How do people become addicted to pain pills? This question has taken on prime importance, as about two million Americans are thought to be dependent on prescription painkillers, and prescription-pill overdoses have quadrupled since 1999.
To combat addiction and death, doctors and lawmakers need to know how people end up using opioid painkillers, such as Vicodin and Percocet, when they shouldn’t be. One path to dependency is thought to be people taking pills their doctors prescribed and then staying on them far longer than they should. But how often this happens, and under what circumstances, is still under study.
Now, a new paper tells us how often people get in trouble with opioids after surgeries, when patients are sent home with a prescription to help them with their pain as they recover.In the database the study authors analyzed, 6 percent of adults who got surgery, who hadn’t filled a painkiller prescription in the year before their procedure, ended up filling opioid scripts three to six months after their surgeries. Many experts consider it risky for most people to be on opioids for months or years at a time, and want to see the practice become rarer in the United States. By three months, most people shouldn’t need prescription medicine for their post-surgery pain anymore, according to researchers, a team from the University of Michigan and Veterans Affairs in the state. It’s possible that some of those folks developed another condition requiring opioids after their surgeries, but it’s likely not all of them did: Among people in the same database who didn’t get surgery, less than 1 percent filled an opioid prescription during the same time period.

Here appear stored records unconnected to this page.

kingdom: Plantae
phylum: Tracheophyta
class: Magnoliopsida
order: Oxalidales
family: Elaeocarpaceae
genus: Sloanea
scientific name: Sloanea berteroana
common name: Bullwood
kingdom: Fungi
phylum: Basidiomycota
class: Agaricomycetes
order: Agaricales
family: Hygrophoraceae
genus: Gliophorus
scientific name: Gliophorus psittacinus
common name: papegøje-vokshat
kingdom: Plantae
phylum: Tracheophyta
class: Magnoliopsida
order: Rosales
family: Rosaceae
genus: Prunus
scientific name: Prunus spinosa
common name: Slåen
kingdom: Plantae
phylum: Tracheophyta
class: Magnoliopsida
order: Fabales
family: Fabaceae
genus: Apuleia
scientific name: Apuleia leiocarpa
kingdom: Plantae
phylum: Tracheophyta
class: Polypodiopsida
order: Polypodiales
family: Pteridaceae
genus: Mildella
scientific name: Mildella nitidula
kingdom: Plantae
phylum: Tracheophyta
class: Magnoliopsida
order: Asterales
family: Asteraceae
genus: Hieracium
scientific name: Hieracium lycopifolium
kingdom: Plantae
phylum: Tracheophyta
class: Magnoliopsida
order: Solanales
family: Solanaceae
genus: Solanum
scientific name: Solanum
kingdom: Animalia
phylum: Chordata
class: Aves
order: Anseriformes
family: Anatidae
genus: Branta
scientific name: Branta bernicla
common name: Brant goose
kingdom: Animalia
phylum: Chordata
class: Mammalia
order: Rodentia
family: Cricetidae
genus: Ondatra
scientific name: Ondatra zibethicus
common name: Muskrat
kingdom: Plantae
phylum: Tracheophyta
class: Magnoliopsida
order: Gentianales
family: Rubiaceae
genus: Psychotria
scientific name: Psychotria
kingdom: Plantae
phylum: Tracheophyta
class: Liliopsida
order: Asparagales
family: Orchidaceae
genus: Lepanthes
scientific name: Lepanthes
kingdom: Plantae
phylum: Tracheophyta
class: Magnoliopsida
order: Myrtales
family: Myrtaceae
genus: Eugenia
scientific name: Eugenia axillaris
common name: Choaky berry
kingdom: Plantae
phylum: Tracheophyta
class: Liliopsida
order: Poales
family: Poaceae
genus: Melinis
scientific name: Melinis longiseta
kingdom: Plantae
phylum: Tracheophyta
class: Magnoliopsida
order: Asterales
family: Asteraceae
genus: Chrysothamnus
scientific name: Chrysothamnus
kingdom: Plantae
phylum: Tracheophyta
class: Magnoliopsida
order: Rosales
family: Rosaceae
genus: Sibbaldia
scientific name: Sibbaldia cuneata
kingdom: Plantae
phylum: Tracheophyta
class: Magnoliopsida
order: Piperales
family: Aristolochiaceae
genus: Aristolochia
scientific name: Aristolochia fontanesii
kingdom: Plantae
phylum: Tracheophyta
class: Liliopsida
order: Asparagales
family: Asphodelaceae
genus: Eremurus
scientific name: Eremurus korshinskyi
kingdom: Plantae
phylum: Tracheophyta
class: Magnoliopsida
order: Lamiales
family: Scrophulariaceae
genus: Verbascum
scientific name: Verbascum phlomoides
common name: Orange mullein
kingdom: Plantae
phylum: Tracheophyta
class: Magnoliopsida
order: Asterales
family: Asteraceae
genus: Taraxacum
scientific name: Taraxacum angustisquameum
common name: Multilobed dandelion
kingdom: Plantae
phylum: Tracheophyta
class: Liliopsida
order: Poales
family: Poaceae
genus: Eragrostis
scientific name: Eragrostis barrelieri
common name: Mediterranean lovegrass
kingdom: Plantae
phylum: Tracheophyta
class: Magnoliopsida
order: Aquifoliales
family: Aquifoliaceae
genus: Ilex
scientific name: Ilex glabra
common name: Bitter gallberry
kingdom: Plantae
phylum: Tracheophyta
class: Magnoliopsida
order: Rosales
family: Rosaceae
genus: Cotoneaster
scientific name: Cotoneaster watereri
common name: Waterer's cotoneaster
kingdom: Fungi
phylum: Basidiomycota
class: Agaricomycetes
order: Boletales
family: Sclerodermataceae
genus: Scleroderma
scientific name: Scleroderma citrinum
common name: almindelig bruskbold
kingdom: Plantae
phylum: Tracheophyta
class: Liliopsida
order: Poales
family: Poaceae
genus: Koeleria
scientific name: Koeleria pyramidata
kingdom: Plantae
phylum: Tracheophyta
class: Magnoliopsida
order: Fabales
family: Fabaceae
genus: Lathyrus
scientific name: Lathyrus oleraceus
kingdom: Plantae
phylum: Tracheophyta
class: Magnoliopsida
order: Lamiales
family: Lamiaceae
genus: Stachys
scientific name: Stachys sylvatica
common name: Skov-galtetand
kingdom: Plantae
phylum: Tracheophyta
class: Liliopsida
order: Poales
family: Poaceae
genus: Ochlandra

More than two million Americans every year may become persistent opioid users after surgeries.
The study included data about more than 36,000 adults who were covered by a nationwide insurance company and had surgeries in 2013 and 2014. Taking the 6 percent rate and multiplying it by all the procedures performed in the U.S., the Michigan team estimates that more than two million Americans every year may become persistent opioid users after surgeries.
The surgery patients who ended up filling opioid prescriptions months later were a little different from the majority of patients who didn’t: They were more likely to have chronic pain conditions, such as back pain or arthritis; to be regular tobacco users; to have substance-abuse disorders; and to have anxiety and mood disorders. Many of these characteristics echo research that shows that people with behavioral health conditions are more likely to get opioid prescriptions, even though they’re also uniquely vulnerable to overdoses.
Other studies have found similar rates of dependency after a new opioid prescription. For example, one recent paper found that 5 percent of people in Oregon who received an opioid prescription—and hadn’t been taking prescription painkillers before—became long-term users.
What does all this mean for doctors, policymakers, and other people interested in reducing the number of Americans who get hooked on opioids every year? It’s important to know that surgery is one path to a long-term opioid prescription, especially for the most vulnerable cases. The study on surgeries can’t tell why some people end up using opioids for months, or whether those folks will end up with a dependence or addiction that makes their lives worse. But if we assume that may happen to some patients — and we want fewer long-term opioid prescriptions for everyone — then experts have ideas for how to achieve those goals. Doctors could limit long-term prescriptions for everybody, for example, and make sure that patients have a realistic idea of how much pain they’ll have to cope with — even though they’re taking painkillers — after a surgery.